Provide only the number of lines in the following data that contain "paint".
Task input START
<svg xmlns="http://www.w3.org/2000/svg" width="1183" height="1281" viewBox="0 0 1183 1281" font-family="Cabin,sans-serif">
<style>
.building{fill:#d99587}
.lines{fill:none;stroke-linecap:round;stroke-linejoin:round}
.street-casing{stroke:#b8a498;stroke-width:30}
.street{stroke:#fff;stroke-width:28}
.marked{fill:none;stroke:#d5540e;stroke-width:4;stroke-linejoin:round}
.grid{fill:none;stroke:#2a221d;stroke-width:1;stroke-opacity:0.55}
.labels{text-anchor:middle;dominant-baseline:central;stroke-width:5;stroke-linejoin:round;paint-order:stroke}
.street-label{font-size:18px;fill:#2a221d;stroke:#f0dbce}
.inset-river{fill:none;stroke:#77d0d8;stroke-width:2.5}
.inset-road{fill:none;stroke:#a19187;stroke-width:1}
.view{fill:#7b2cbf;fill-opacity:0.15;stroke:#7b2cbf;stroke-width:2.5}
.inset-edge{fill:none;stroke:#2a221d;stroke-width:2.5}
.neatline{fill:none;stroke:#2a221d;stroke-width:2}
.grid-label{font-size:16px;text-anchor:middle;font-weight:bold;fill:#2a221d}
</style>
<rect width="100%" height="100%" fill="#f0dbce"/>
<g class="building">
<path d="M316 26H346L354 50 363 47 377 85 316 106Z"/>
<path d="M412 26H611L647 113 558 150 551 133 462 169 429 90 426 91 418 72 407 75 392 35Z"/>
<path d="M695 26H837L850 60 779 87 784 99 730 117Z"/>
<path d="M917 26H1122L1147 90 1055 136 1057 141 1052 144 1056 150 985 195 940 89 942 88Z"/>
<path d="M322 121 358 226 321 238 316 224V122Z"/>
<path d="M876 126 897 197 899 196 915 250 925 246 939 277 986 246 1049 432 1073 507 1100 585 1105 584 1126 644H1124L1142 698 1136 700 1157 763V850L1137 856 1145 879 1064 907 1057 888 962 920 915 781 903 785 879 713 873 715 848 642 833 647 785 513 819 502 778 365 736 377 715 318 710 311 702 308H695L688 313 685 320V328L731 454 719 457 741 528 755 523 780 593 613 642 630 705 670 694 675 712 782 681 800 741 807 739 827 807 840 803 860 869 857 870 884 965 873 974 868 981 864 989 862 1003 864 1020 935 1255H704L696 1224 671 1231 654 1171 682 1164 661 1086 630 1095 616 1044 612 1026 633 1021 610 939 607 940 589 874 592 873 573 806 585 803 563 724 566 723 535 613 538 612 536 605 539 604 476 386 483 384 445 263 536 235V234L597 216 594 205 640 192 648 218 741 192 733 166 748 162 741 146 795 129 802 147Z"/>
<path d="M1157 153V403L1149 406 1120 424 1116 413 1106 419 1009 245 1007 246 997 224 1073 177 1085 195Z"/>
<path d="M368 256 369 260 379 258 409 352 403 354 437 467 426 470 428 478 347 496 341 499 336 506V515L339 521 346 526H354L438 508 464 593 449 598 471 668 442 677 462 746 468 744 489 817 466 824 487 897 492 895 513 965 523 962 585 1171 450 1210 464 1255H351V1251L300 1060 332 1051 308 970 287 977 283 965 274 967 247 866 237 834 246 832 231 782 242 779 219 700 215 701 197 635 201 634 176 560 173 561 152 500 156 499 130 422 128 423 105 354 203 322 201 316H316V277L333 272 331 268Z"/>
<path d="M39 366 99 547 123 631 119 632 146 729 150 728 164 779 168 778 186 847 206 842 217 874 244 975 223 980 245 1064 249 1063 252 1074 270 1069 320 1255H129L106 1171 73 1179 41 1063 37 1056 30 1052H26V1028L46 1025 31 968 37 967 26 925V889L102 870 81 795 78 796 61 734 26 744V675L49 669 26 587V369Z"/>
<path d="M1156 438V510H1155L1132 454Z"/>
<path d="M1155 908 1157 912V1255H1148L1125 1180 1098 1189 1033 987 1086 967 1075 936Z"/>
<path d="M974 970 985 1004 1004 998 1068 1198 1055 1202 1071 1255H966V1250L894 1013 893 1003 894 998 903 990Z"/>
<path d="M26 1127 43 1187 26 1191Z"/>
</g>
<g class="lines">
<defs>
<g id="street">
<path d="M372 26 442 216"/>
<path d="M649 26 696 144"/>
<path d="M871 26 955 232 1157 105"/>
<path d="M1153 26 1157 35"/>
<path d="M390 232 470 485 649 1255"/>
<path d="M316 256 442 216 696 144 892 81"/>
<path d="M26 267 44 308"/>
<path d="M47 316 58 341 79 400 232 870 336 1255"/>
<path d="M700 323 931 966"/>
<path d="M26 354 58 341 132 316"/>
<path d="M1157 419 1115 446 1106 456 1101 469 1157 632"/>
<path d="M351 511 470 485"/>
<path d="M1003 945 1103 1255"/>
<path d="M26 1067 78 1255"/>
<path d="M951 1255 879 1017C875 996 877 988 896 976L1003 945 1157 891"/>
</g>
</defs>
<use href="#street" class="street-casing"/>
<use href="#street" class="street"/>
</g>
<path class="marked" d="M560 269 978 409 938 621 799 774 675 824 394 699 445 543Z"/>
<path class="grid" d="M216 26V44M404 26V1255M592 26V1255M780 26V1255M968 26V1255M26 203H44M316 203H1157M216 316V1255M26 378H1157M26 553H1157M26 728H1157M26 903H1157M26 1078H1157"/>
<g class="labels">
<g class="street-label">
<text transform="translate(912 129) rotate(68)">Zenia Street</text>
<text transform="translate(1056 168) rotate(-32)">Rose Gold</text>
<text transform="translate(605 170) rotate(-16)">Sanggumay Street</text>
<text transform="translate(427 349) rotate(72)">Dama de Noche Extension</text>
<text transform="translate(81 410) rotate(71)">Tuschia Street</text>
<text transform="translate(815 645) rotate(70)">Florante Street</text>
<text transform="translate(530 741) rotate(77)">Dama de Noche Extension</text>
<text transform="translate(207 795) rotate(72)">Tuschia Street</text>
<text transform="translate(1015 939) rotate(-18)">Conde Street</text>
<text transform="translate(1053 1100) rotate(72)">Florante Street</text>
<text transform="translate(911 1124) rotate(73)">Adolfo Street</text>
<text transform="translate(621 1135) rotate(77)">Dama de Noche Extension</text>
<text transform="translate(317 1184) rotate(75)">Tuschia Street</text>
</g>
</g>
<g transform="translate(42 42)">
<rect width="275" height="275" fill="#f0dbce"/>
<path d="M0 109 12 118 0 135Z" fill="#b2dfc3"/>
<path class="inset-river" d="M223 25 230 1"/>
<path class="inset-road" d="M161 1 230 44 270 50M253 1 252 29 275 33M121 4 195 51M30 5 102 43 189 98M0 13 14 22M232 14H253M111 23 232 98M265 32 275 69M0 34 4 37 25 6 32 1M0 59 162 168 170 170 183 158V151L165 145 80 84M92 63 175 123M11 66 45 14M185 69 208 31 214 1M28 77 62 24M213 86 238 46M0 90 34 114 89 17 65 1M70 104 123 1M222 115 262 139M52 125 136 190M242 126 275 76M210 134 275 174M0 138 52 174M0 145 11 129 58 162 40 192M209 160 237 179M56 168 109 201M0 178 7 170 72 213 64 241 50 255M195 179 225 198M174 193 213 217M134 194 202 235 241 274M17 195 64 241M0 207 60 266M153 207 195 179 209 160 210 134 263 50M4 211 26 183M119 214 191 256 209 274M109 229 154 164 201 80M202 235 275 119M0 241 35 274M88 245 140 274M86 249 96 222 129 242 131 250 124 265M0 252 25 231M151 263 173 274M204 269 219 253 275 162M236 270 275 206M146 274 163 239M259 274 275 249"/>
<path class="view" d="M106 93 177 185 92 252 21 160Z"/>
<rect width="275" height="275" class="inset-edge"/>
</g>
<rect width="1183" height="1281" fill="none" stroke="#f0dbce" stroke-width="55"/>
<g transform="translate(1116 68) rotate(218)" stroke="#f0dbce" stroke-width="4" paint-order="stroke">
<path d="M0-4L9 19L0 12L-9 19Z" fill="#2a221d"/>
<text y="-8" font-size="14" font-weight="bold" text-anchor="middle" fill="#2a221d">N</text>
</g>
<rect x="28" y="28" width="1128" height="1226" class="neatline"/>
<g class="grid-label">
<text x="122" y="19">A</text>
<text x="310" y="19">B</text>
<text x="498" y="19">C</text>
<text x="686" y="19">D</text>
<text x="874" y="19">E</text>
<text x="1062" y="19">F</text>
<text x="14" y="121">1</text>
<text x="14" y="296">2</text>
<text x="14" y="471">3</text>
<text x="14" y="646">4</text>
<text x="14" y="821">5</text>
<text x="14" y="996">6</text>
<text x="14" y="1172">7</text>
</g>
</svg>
Task input END
> **Solution for this task**
2